I should have smelled a rat with this woman when her political backstory came to light after John McCain named her his 2008 running mate and we learned that she rose to the governorship of Alaska primarily by tearing down her own party. I should have smelled a rat with this woman from the repulsive "populism" she wore on her sleeve like snot freshly wiped from her nose. But I didn't know any better, never having encountered such phenomena outside of history texts. I just thought, "Yay, she's a 'feisty' conservative, and Sailor is an insufferable Republiphobic quisling, so now I have an excuse not to sit out this election". Little did I know how cut from the same despicable cloth the two were.
Another clue was the cowardly and hypocritical way she ran away from Alaska Democrats' abuse of the State "ethics" process against her. Rather than stay, stand, and "FIGHT! FIGHT! FIGHT!", she just quit barely more than halfway through her gubernatorial term. At the time I noted that hypocrisy, but cut her slack on the grounds that it would be easy for me to demand that she resist to the bitter end since it wasn't me and my family that were getting financially ruined with an avalanche of legal fees. I should have known better.
Then there was how she instantly vaulted to icon status with the embryonic Tea Party movement, another phenomenon that looked and sounded so ostensibly "conservative" at the time - or maybe it genuinely was, and she just poisoned it with her "populist" perfidy - but has long since proved to be a de facto third party Trojan horse inside the GOP's gates that claims to "FIGHT! FIGHT! FIGHT!" for constitutionalism but in practice only ever seems to act for the electoral benefit of what are supposed to be their Democrat opponents. "United we stand, divided we fall," and all that.
Finally, there is the fact that her celebrity has long obscured but it is inescapable: Mrs. Palin has been politically irrelevant ever since she moved out of the governor's mansion in Juneau almost seven years ago. In fact, the truth is even more fundamental than that: Sarah Palin was ALWAYS politically irrelevant.
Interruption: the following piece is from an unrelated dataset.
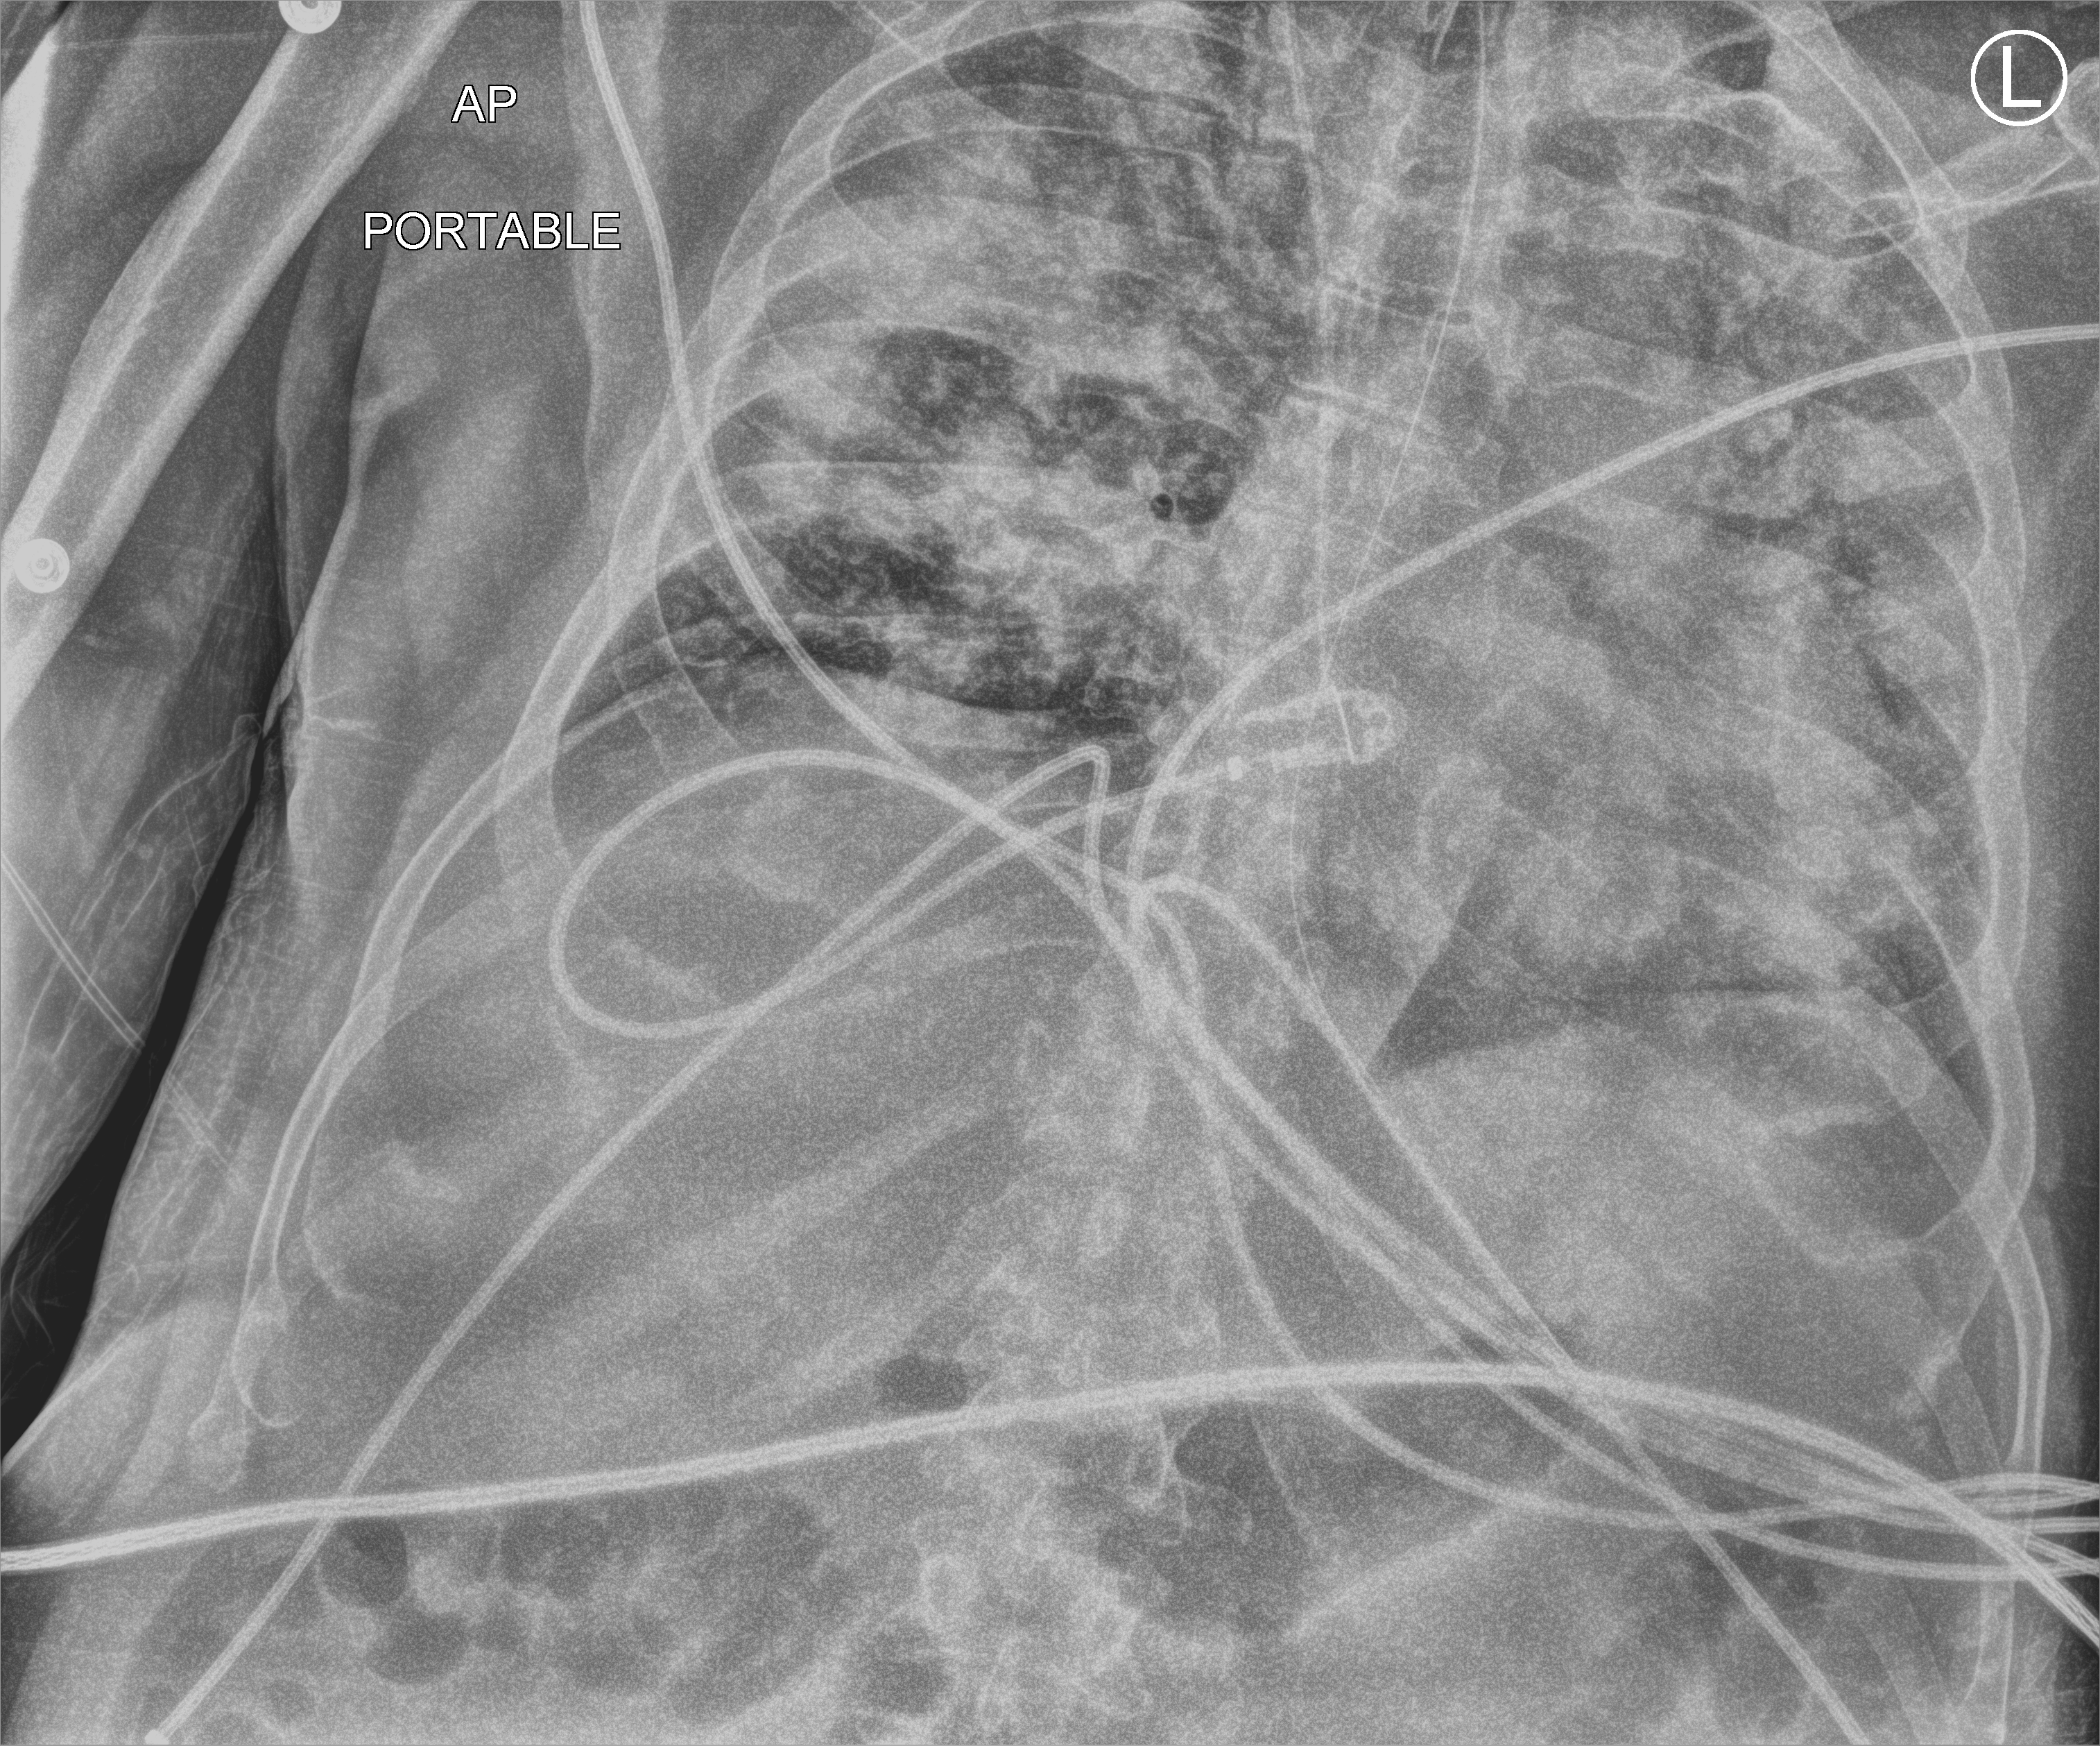
Bedside chest radiograph (computed radiography); anteroposterior (AP) projection. Patient hospitalised with COVID-19; male, aged 18–59 years.
From the hospital-stay record, not from the radiograph (when in the stay this image was taken is not recorded): admitted to intensive care during this hospital stay: yes; smoking status (admission record): never.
Her drooling groupies only thought she mattered because she was the "reality television" star of politics.
Once you connect all of those dots, her enthusiastically smarmy flackery for Donald Trump becomes inevitable. It's a match made in celebrity hell.
Which does much to help explain why she's trying to fark Paul Ryan out of the Speakership for daring not to immediately bow the knee to his YUUUUUGE-ity:
Sarah Palin will work to defeat House Speaker Paul Ryan by backing his primary opponent in Wisconsin, the former Alaska governor told CNN’s Jake Tapper.
Palin said in an interview that airs Sunday on State of the Union that her decision was sparked by Ryan’s bombshell announcement to Tapper last week that he wasn’t yet ready to support Donald Trump, the Republican presumptive nominee. Palin endorsed Trump back in January.
“I think Paul Ryan is soon to be ‘Cantored,’ as in Eric Cantor,” Palin said, referring to the former Republican House majority leader who was ousted in a shocking upset in 2014 when challenger Dave Brat ran to his right in a Virginia primary.
I think that's her legendarily bad political analysis skills on display yet again that - ironically, now - got her bounced from Fox News Channel a year or two ago. Cantor got successfully "primaried" because he was pushing like crazy for the House version of the Schumer-Rubio "comprehensive immigration reform" bill that then-Speaker John Boehner was lucid enough to not suicidally bring to the floor for a vote in the 2014 midterm campaign home stretch. If Ryan was doing anything similar or even equivalent in policy terms, the parallel would be contextually relevant, but he's not going to be ousted for playing hard to get to a liberal interloper who's systematically laying waste to the party - just like she's been attempting ever since she was introduced to the nation in Dayton, Ohio, nearly eight years ago. Or, put another way, just because 'cuda is a cheap date does not require Ryan to be one.
Just to shove her raised middle fingers deeper in the Speaker's face, she witlessly tacked on this empty speculation:
Palin speculated that Ryan’s announcement was driven out by a desire to seek the White House in 2020.
“If the GOP were to win now, that wouldn’t bode well for his chances in 2020, and that’s what he’s shooting for,” Palin said.
First, Trump's nomination leaves the 2020 GOP primaries wide open, if you follow my meaning. Second, if Ryan had been aspiring to run for POTUS, why would he not have done so this cycle, when he had the heightened name recognition from having been Mitt Romney's running mate four years ago, instead of accepting the Speakership instead? Besides, the last sitting House Speaker to be elected POTUS was James K. Polk in 1844. It's not, historically, the path to the presidency.
Although I do have to admit, his heroic stand for the GOP and conservatism by refusing - for now, anyway - to symbolically unzip The Donald's fly would earn him a lot of political capital with true conservatives - a category in which it is clear that Sarah Palin has never truly resided.